If you love watching Anthony Bourdain’s “No Reservations”, then you must also be a fan of his other TV show called “The Layover.”
It basically shows travelers what to do, eat or see if they have a 24-48 hours layover in a particular city. I have seen quite a few episodes including his layover in Singapore, New York and Paris. Then, just last February, the show aired “Seattle” as his layover destination. My husband and I watched the show and we were literally kicking ourselves because they filmed at “Melrose Market” in Capitol Hill – which is 2 blocks away from our soft couch.
Apparently, they were quietly filming at some parts of Seattle and Ballard last year, and a few people must have spotted him out on the street with his crew.
I love that he was given a chance to visit Seattle, especially Melrose Market. I suggest you visit this place when you visit Seattle. They have local and artisanal shops, good food, and even a flower shop in such an intimate place.
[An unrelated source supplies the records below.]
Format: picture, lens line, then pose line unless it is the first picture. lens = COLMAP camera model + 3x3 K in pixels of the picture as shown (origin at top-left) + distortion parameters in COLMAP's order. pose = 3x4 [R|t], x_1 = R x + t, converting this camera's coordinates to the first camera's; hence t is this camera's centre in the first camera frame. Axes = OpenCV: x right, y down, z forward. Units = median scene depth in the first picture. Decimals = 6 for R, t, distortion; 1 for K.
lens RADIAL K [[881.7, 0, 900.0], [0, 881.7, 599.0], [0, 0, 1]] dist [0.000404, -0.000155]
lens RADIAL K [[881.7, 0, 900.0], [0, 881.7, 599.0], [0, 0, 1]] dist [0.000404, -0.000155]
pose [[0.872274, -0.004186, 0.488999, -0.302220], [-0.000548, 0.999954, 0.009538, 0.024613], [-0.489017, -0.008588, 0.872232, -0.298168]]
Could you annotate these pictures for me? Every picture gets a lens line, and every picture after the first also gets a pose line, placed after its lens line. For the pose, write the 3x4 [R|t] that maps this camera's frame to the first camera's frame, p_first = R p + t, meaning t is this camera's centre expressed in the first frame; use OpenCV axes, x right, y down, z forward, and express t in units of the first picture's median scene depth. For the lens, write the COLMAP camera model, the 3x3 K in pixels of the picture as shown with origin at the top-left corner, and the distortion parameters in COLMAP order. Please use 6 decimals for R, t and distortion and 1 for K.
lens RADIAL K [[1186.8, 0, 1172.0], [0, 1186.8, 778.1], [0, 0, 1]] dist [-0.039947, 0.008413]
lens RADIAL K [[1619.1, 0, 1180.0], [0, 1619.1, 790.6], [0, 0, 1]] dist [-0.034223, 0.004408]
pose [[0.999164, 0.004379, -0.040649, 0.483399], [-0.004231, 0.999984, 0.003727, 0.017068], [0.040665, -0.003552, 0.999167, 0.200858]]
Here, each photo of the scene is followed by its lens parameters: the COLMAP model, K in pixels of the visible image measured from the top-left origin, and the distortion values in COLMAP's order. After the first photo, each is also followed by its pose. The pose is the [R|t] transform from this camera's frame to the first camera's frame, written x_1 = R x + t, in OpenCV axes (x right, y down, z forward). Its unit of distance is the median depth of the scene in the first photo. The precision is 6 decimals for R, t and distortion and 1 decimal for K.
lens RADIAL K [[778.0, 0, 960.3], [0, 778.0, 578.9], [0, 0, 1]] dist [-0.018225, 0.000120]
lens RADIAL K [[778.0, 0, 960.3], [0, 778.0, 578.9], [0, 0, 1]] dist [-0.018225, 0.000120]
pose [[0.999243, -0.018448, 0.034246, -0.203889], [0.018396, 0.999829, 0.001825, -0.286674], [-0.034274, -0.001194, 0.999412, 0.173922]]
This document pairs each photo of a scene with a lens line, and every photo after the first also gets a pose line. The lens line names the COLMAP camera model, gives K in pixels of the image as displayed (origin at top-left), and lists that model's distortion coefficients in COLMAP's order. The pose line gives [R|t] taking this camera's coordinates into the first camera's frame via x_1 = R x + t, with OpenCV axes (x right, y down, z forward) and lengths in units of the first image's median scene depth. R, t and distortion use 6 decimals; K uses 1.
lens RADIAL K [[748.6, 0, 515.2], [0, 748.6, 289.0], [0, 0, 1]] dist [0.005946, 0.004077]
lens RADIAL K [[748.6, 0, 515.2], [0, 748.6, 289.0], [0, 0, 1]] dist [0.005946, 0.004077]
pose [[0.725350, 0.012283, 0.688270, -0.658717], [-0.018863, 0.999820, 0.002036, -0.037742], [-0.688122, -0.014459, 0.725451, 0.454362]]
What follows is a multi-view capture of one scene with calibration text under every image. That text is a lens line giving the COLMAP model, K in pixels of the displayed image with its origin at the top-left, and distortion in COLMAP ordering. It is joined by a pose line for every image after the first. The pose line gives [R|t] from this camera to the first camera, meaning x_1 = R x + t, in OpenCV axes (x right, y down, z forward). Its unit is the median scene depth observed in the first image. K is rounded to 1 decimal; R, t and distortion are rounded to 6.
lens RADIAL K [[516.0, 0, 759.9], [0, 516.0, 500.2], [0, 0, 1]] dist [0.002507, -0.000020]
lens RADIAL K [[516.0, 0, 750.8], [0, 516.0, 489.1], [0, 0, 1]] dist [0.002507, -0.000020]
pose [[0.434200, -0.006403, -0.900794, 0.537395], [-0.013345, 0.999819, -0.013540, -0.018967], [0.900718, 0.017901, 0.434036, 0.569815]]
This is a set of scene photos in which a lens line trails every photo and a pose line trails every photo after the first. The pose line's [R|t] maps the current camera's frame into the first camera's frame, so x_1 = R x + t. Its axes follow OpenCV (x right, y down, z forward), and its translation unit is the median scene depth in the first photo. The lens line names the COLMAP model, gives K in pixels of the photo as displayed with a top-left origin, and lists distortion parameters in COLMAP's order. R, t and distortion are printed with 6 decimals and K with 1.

You can grab my favorite Ham and Beecher’s sandwich at Homegrown, sample a variety of finest cheeses in Calf and Kid just like Anthony Bourdain, or buy a local cured chorizo sausage at Rainshadow meats just like what my husband did this weekend. Click here to watch the episode – Seattle’s Melrose Market: The Layover.
To make this simple shrimp and chorizo pasta dinner, I used a spicy chorizo sausage from the market and fresh medium shrimp. I was contemplating whether or not to make a marinara sauce for this recipe but I made the right decision but just letting the ingredients shine on it’s own. Make sure you buy a hard or cured chorizo sausage, not the ground Mexican one. And don’t worry about having leftover shrimp, because you can always make this delish Honey walnut prawns.
Shrimp and Chorizo Pasta Recipe
There are lots of shrimp and chorizo recipes, but this pasta variation will surely be your ultimate choice for a scrumptious dinner.
Delicious Shrimp And Chorizo Pasta for Pasta LoversCourse: Uncategorized
2 tablespoons olive oil
4 garlic cloves, minced
4 chorizo links (cured or hard), sliced 1/8 thick (about a cup)
1/2 pound shrimp, peeled and deveined
1/2 cup of chicken broth
1 teaspoon cornstarch
1/2 pound penne pasta
- Cook the pasta “al dente” per package instructions. Drain and set aside.
- Heat 2 tablespoons olive oil in a pan and saute garlic. Add chorizo slices and cook for about 5 minutes then add shrimp. When the shrimp turns slightly pink, add the chicken broth and simmer for a few minutes. Add a teaspoon of cornstarch to thicken it a little bit.
- In a mixing bowl, combine cooked pasta with the sauce and mix well.
- Serve immediately with French bread or a side salad.
- You may substitute chorizo with andouille sausage.